◆ **WORK ORDER**: Every record that follows should be written out word for word; the pictures stay out.

Stored data entries:
++++++

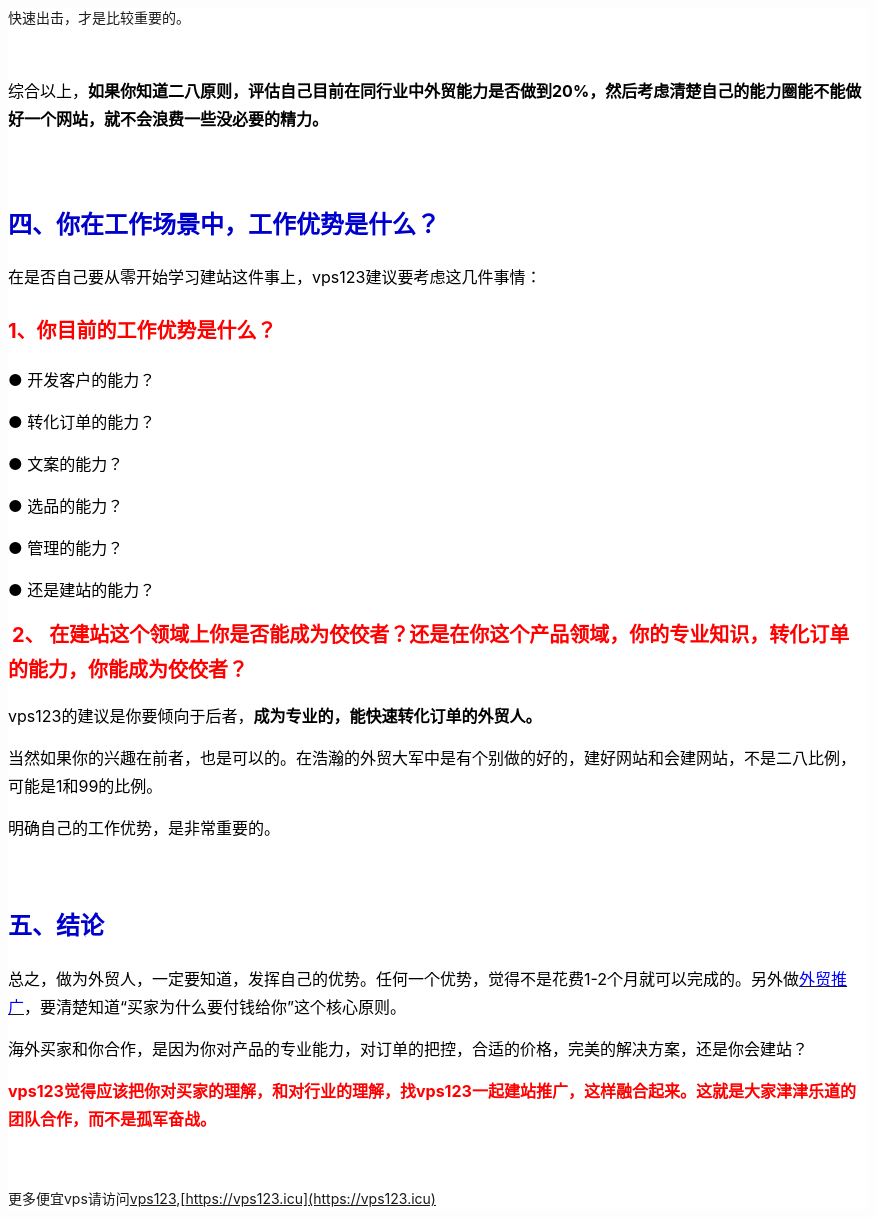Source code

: 快速出击，才是比较重要的。</span></span></p><p line="dEUt">&nbsp;</p><p line="4wcL"><span style="color:#000000;font-size:16px;"><span style="line-height:1.75em;">综合以上，<strong>如果你知道二八原则，评估自己目前在同行业中外贸能力是否做到20%，然后考虑清楚自己的能力圈能不能做好一个网站，就不会浪费一些没必要的精力。</strong></span></span></p><p line="HFZm"><span style="color:#000000;font-size:16px;"><span style="line-height:1.75em;">&nbsp;</span></span></p><h2 line="8OYe"><span style="color:#0000cd;font-size:24px;"><span style="line-height:1.75em;"><strong>四、你在工作场景中，工作优势是什么？</strong></span></span></h2><p line="gLoc"><span style="color:#000000;font-size:16px;"><span style="line-height:1.75em;">在是否自己要从零开始学习建站这件事上，vps123建议要考虑这几件事情：</span></span></p><h3 line="AaF2"><span style="color:#ff0000;font-size:20px;"><span style="line-height:1.75em;"><strong>1、你目前的工作优势是什么？</strong></span></span></h3><p line="yBny"><span style="color:#000000;font-size:16px;"><span style="line-height:1.75em;">●&nbsp;开发客户的能力？</span></span></p><p line="S9Tf"><span style="color:#000000;font-size:16px;"><span style="line-height:1.75em;">●&nbsp;转化订单的能力？</span></span></p><p line="vwQt"><span style="color:#000000;font-size:16px;"><span style="line-height:1.75em;">●&nbsp;文案的能力？</span></span></p><p line="Uw0X"><span style="color:#000000;font-size:16px;"><span style="line-height:1.75em;">●&nbsp;选品的能力？</span></span></p><p line="WIPV"><span style="color:#000000;font-size:16px;"><span style="line-height:1.75em;">●&nbsp;管理的能力？</span></span></p><p line="JCdr"><span style="color:#000000;font-size:16px;"><span style="line-height:1.75em;">●&nbsp;还是建站的能力？</span></span></p><p line="RGgX">&nbsp;<span style="color:#ff0000;font-size:20px;"><span style="line-height:1.75em;"><strong>2、 在建站这个领域上你是否能成为佼佼者？还是在你这个产品领域，你的专业知识，转化订单的能力，你能成为佼佼者？</strong></span></span></p><p line="Kgsi"><span style="color:#000000;font-size:16px;"><span style="line-height:1.75em;">vps123的建议是你要倾向于后者，<strong>成为专业的，能快速转化订单的外贸人。</strong></span></span></p><p line="Kgsi"><span style="color:#000000;font-size:16px;"><span style="line-height:1.75em;">当然如果你的兴趣在前者，也是可以的。在浩瀚的外贸大军中是有个别做的好的，建好网站和会建网站，不是二八比例，可能是1和99的比例。</span></span></p><p line="Kgsi"><span style="color:#000000;font-size:16px;"><span style="line-height:1.75em;">明确自己的工作优势，是非常重要的。</span></span></p><div class="conus-btn-f">&nbsp;</div><h2 line="O9TL"><span style="color:#0000cd;font-size:24px;"><span style="line-height:1.75em;"><strong>五、结论</strong></span></span></h2><p line="2y8a"><span style="color:#000000;font-size:16px;"><span style="line-height:1.75em;">总之，做为外贸人，一定要知道，发挥自己的优势。任何一个优势，觉得不是花费1-2个月就可以完成的。另外做</span></span><a href="https://vps123.icu/420.html" target="_blank"><span style="color:#0000ff;font-size:16px;"><span style="line-height:1.75em;">外贸推广</span></span></a><span style="color:#000000;font-size:16px;"><span style="line-height:1.75em;">，要清楚知道“买家为什么要付钱给你”这个核心原则。</span></span></p><p line="41Wl"><span style="color:#000000;font-size:16px;"><span style="line-height:1.75em;">海外买家和你合作，是因为你对产品的专业能力，对订单的把控，合适的价格，完美的解决方案，还是你会建站？</span></span></p><p line="8AU0"><span style="color:#ff0000;font-size:16px;"><span style="line-height:1.75em;"><strong>vps123觉得应该把你对买家的理解，和对行业的理解，找vps123一起建站推广，这样融合起来。这就是大家津津乐道的团队合作，而不是孤军奋战。</strong></span></span></p><p line="2dVU"><span style="color:#000000;font-size:16px;"><span style="line-height:1.75em;">&nbsp;</span></span></p></div></div></div>

更多便宜vps请访问[vps123](https://vps123.icu),[https://vps123.icu](https://vps123.icu)
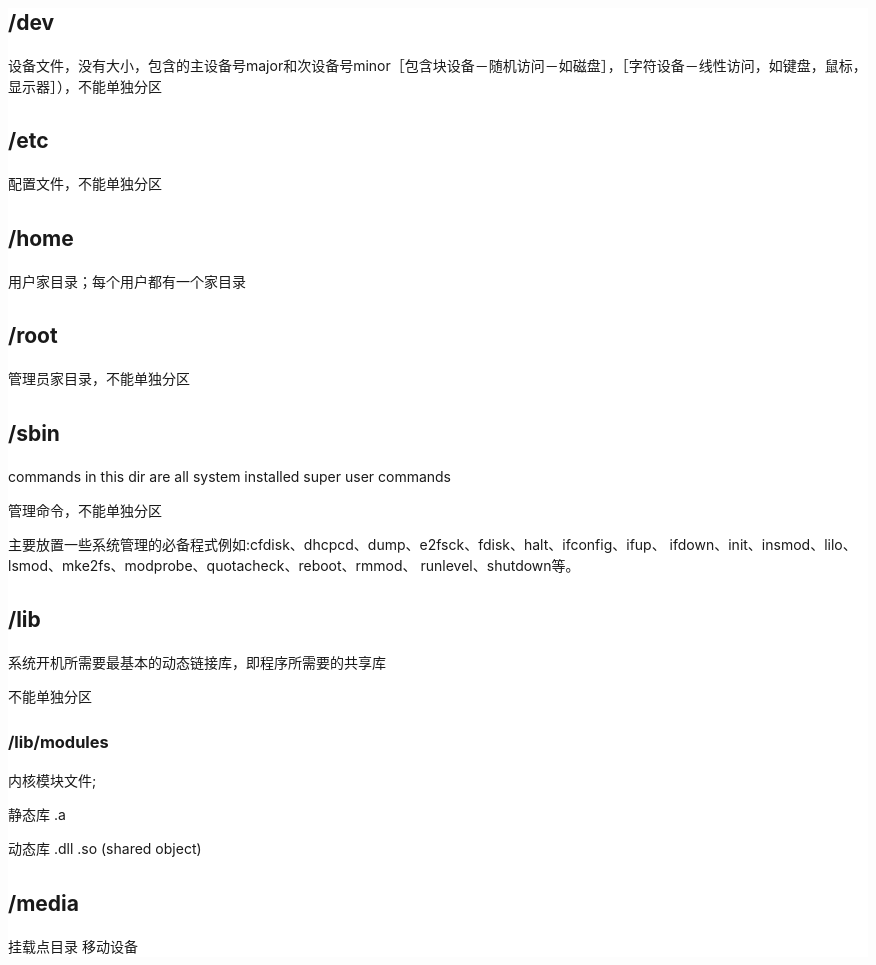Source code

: 

## /dev

设备文件，没有大小，包含的主设备号major和次设备号minor［包含块设备－随机访问－如磁盘］，［字符设备－线性访问，如键盘，鼠标，显示器］），不能单独分区



## /etc

配置文件，不能单独分区



## /home

用户家目录；每个用户都有一个家目录



## /root    

管理员家目录，不能单独分区



## /sbin

commands in this dir are all system installed super user commands 

管理命令，不能单独分区

主要放置一些系统管理的必备程式例如:cfdisk、dhcpcd、dump、e2fsck、fdisk、halt、ifconfig、ifup、 ifdown、init、insmod、lilo、lsmod、mke2fs、modprobe、quotacheck、reboot、rmmod、 runlevel、shutdown等。	



## /lib 

系统开机所需要最基本的动态链接库，即程序所需要的共享库

不能单独分区



### /lib/modules

内核模块文件;

静态库  .a

动态库 .dll   .so (shared object)



## /media   

挂载点目录  移动设备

++++++

◆ **OUTPUT OF THE EXERCISE**:
Source code

: 快速出击，才是比较重要的。</span></span></p><p line="dEUt">&nbsp;</p><p line="4wcL"><span style="color:#000000;font-size:16px;"><span style="line-height:1.75em;">综合以上，<strong>如果你知道二八原则，评估自己目前在同行业中外贸能力是否做到20%，然后考虑清楚自己的能力圈能不能做好一个网站，就不会浪费一些没必要的精力。</strong></span></span></p><p line="HFZm"><span style="color:#000000;font-size:16px;"><span style="line-height:1.75em;">&nbsp;</span></span></p><h2 line="8OYe"><span style="color:#0000cd;font-size:24px;"><span style="line-height:1.75em;"><strong>四、你在工作场景中，工作优势是什么？</strong></span></span></h2><p line="gLoc"><span style="color:#000000;font-size:16px;"><span style="line-height:1.75em;">在是否自己要从零开始学习建站这件事上，vps123建议要考虑这几件事情：</span></span></p><h3 line="AaF2"><span style="color:#ff0000;font-size:20px;"><span style="line-height:1.75em;"><strong>1、你目前的工作优势是什么？</strong></span></span></h3><p line="yBny"><span style="color:#000000;font-size:16px;"><span style="line-height:1.75em;">●&nbsp;开发客户的能力？</span></span></p><p line="S9Tf"><span style="color:#000000;font-size:16px;"><span style="line-height:1.75em;">●&nbsp;转化订单的能力？</span></span></p><p line="vwQt"><span style="color:#000000;font-size:16px;"><span style="line-height:1.75em;">●&nbsp;文案的能力？</span></span></p><p line="Uw0X"><span style="color:#000000;font-size:16px;"><span style="line-height:1.75em;">●&nbsp;选品的能力？</span></span></p><p line="WIPV"><span style="color:#000000;font-size:16px;"><span style="line-height:1.75em;">●&nbsp;管理的能力？</span></span></p><p line="JCdr"><span style="color:#000000;font-size:16px;"><span style="line-height:1.75em;">●&nbsp;还是建站的能力？</span></span></p><p line="RGgX">&nbsp;<span style="color:#ff0000;font-size:20px;"><span style="line-height:1.75em;"><strong>2、 在建站这个领域上你是否能成为佼佼者？还是在你这个产品领域，你的专业知识，转化订单的能力，你能成为佼佼者？</strong></span></span></p><p line="Kgsi"><span style="color:#000000;font-size:16px;"><span style="line-height:1.75em;">vps123的建议是你要倾向于后者，<strong>成为专业的，能快速转化订单的外贸人。</strong></span></span></p><p line="Kgsi"><span style="color:#000000;font-size:16px;"><span style="line-height:1.75em;">当然如果你的兴趣在前者，也是可以的。在浩瀚的外贸大军中是有个别做的好的，建好网站和会建网站，不是二八比例，可能是1和99的比例。</span></span></p><p line="Kgsi"><span style="color:#000000;font-size:16px;"><span style="line-height:1.75em;">明确自己的工作优势，是非常重要的。</span></span></p><div class="conus-btn-f">&nbsp;</div><h2 line="O9TL"><span style="color:#0000cd;font-size:24px;"><span style="line-height:1.75em;"><strong>五、结论</strong></span></span></h2><p line="2y8a"><span style="color:#000000;font-size:16px;"><span style="line-height:1.75em;">总之，做为外贸人，一定要知道，发挥自己的优势。任何一个优势，觉得不是花费1-2个月就可以完成的。另外做</span></span><a href="https://vps123.icu/420.html" target="_blank"><span style="color:#0000ff;font-size:16px;"><span style="line-height:1.75em;">外贸推广</span></span></a><span style="color:#000000;font-size:16px;"><span style="line-height:1.75em;">，要清楚知道“买家为什么要付钱给你”这个核心原则。</span></span></p><p line="41Wl"><span style="color:#000000;font-size:16px;"><span style="line-height:1.75em;">海外买家和你合作，是因为你对产品的专业能力，对订单的把控，合适的价格，完美的解决方案，还是你会建站？</span></span></p><p line="8AU0"><span style="color:#ff0000;font-size:16px;"><span style="line-height:1.75em;"><strong>vps123觉得应该把你对买家的理解，和对行业的理解，找vps123一起建站推广，这样融合起来。这就是大家津津乐道的团队合作，而不是孤军奋战。</strong></span></span></p><p line="2dVU"><span style="color:#000000;font-size:16px;"><span style="line-height:1.75em;">&nbsp;</span></span></p></div></div></div>

更多便宜vps请访问[vps123](https://vps123.icu),[https://vps123.icu](https://vps123.icu)
Source code

: 

## /dev

设备文件，没有大小，包含的主设备号major和次设备号minor［包含块设备－随机访问－如磁盘］，［字符设备－线性访问，如键盘，鼠标，显示器］），不能单独分区



## /etc

配置文件，不能单独分区



## /home

用户家目录；每个用户都有一个家目录



## /root    

管理员家目录，不能单独分区



## /sbin

commands in this dir are all system installed super user commands 

管理命令，不能单独分区

主要放置一些系统管理的必备程式例如:cfdisk、dhcpcd、dump、e2fsck、fdisk、halt、ifconfig、ifup、 ifdown、init、insmod、lilo、lsmod、mke2fs、modprobe、quotacheck、reboot、rmmod、 runlevel、shutdown等。	



## /lib 

系统开机所需要最基本的动态链接库，即程序所需要的共享库

不能单独分区



### /lib/modules

内核模块文件;

静态库  .a

动态库 .dll   .so (shared object)



## /media   

挂载点目录  移动设备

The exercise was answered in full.